Two Years of Rust

79 points by EvanHahn


mqudsi

Interesting mix of beginner-friendly advice with nuggets for hardcore rust users dealing with scaling problems thrown in in this article. I thought it was going to touch on one of my outstanding issues with rust (namely, the statically typed nature of generic parameters or lifetimes making refactoring (or mocking) time-consuming), but it only grazed on the matter.

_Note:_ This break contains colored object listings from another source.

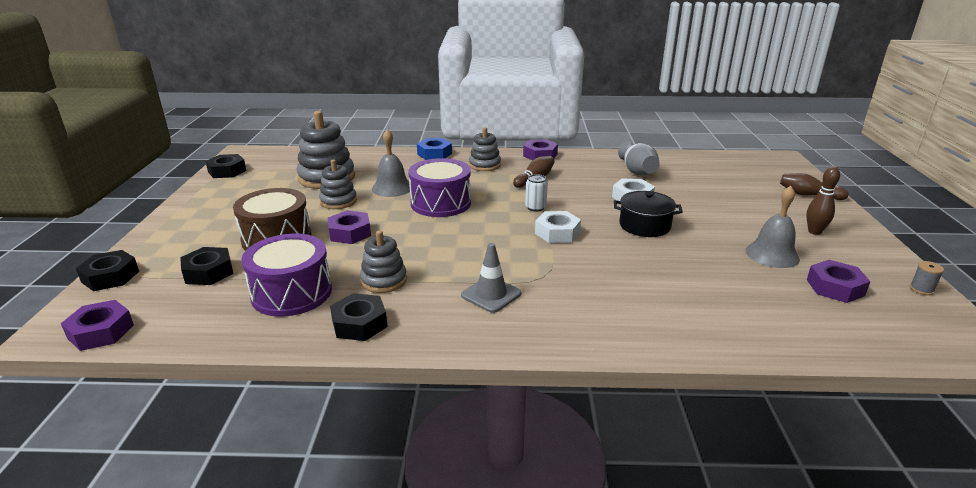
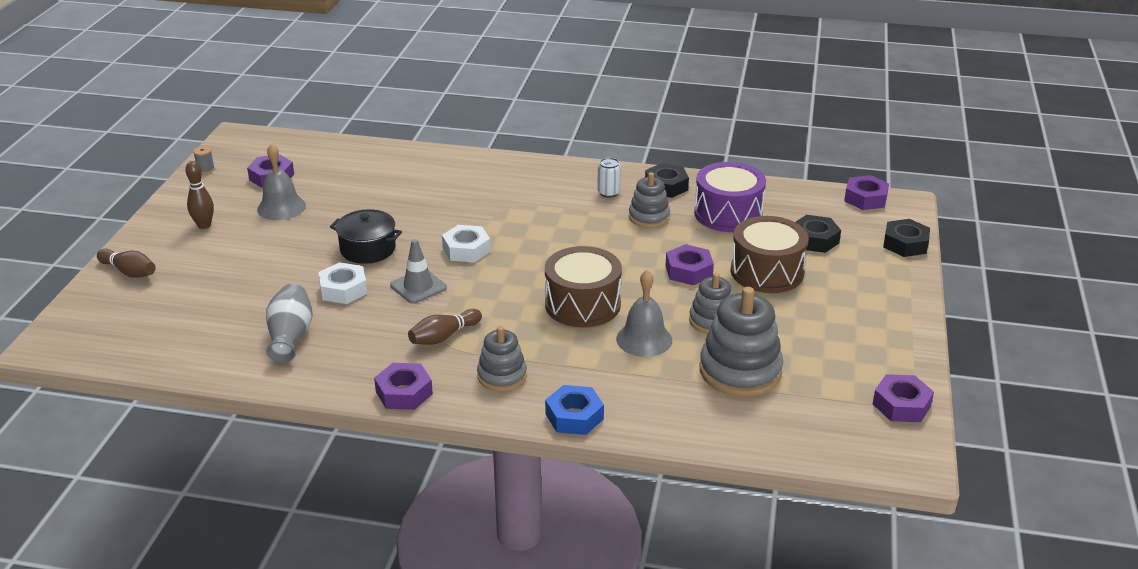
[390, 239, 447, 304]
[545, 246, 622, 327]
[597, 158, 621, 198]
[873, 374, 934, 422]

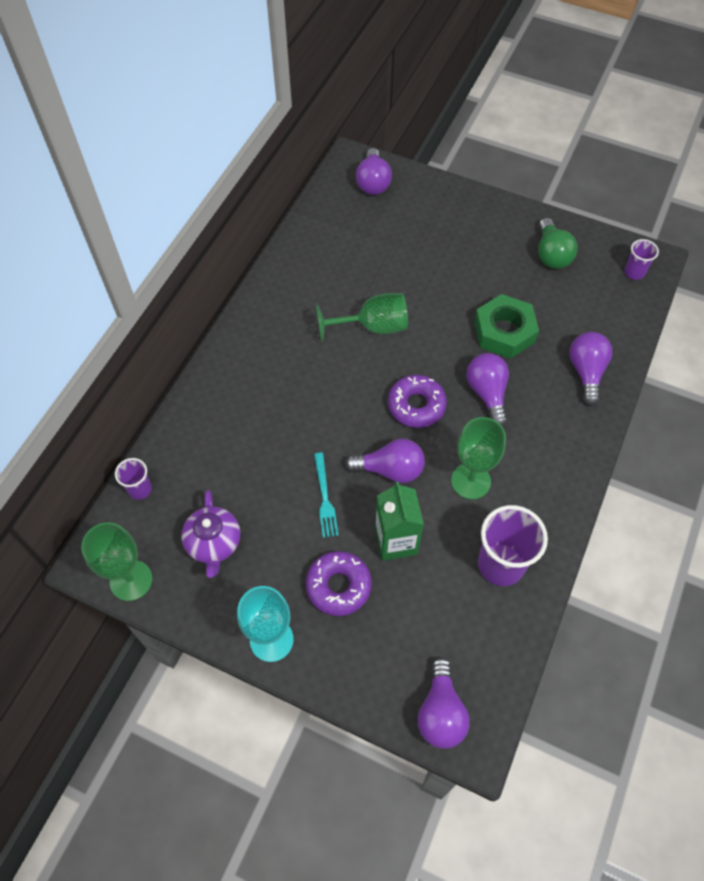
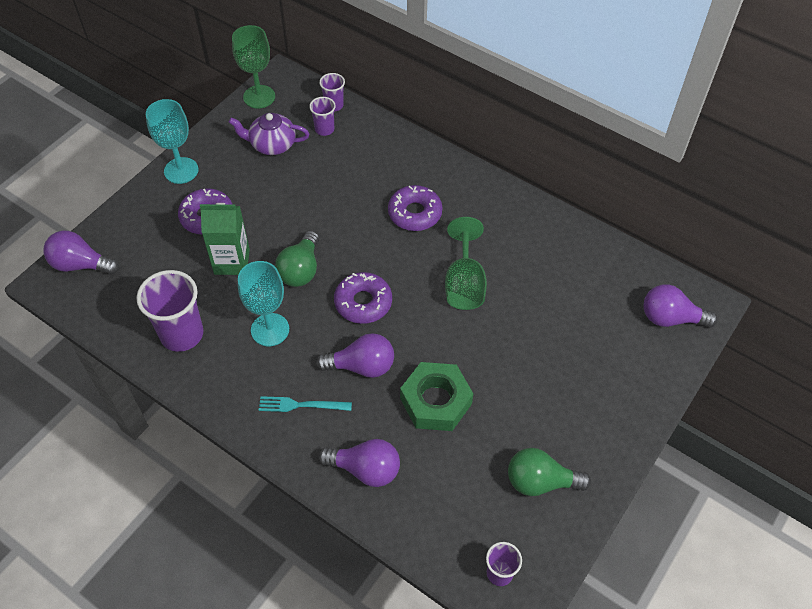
[238, 261, 289, 346]
[259, 396, 352, 412]
[275, 231, 319, 287]
[309, 97, 336, 136]
[388, 185, 442, 231]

But with regards to mocking, the truth is that mock-heavy unit tests are just not part of the rust ecosystem/culture both because of a divergence in principles and also implicitly because it’s so much harder to do so. Your modules should be designed in a way where each module owns a specific functionality and offers an api that (thanks to strict typing) is resilient to being misused. To be perfectly blunt, a high-level mock test (with the exception of mock tests required to test different underlying scenarios - but these would be ones that provide different output and therefore you can use a different approach altogether) does not necessarily provide any real value: just because my mock database client successfully stored and retrieved a user record does not mean your postgres client will, perhaps because of the semantics of the ignored transaction or perhaps because of other issues (for example, in this (contrived but very much real-world) mock test OP is completely ignoring the Transaction because to properly implement transactions in a mock unit test, you’d have to write your own ACID-compliant rdbms).

Basically, you shouldn’t expect to write your codebase (or supporting infrastructure) for a rust project the same way you would in a python or javascript project. There’s a culture mismatch, a language impedance mismatch, a contractual guarantees mismatch, and more.